Collected data
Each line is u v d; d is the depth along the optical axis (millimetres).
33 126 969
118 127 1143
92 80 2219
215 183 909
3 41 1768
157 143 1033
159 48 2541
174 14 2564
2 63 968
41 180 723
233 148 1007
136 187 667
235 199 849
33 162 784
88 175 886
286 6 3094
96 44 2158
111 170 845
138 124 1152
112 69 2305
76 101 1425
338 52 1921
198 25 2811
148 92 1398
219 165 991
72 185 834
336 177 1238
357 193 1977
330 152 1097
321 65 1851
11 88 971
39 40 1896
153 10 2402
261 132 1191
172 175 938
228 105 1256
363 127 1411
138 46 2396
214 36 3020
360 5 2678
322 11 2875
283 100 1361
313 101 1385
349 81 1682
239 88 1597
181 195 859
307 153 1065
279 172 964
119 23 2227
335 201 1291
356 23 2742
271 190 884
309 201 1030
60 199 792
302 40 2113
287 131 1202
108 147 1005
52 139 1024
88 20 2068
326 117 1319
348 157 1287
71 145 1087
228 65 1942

## Exercise directions
Give back all of the data above without any alteration.

## Solution
Each line is u v d; d is the depth along the optical axis (millimetres).
33 126 969
118 127 1143
92 80 2219
215 183 909
3 41 1768
157 143 1033
159 48 2541
174 14 2564
2 63 968
41 180 723
233 148 1007
136 187 667
235 199 849
33 162 784
88 175 886
286 6 3094
96 44 2158
111 170 845
138 124 1152
112 69 2305
76 101 1425
338 52 1921
198 25 2811
148 92 1398
219 165 991
72 185 834
336 177 1238
357 193 1977
330 152 1097
321 65 1851
11 88 971
39 40 1896
153 10 2402
261 132 1191
172 175 938
228 105 1256
363 127 1411
138 46 2396
214 36 3020
360 5 2678
322 11 2875
283 100 1361
313 101 1385
349 81 1682
239 88 1597
181 195 859
307 153 1065
279 172 964
119 23 2227
335 201 1291
356 23 2742
271 190 884
309 201 1030
60 199 792
302 40 2113
287 131 1202
108 147 1005
52 139 1024
88 20 2068
326 117 1319
348 157 1287
71 145 1087
228 65 1942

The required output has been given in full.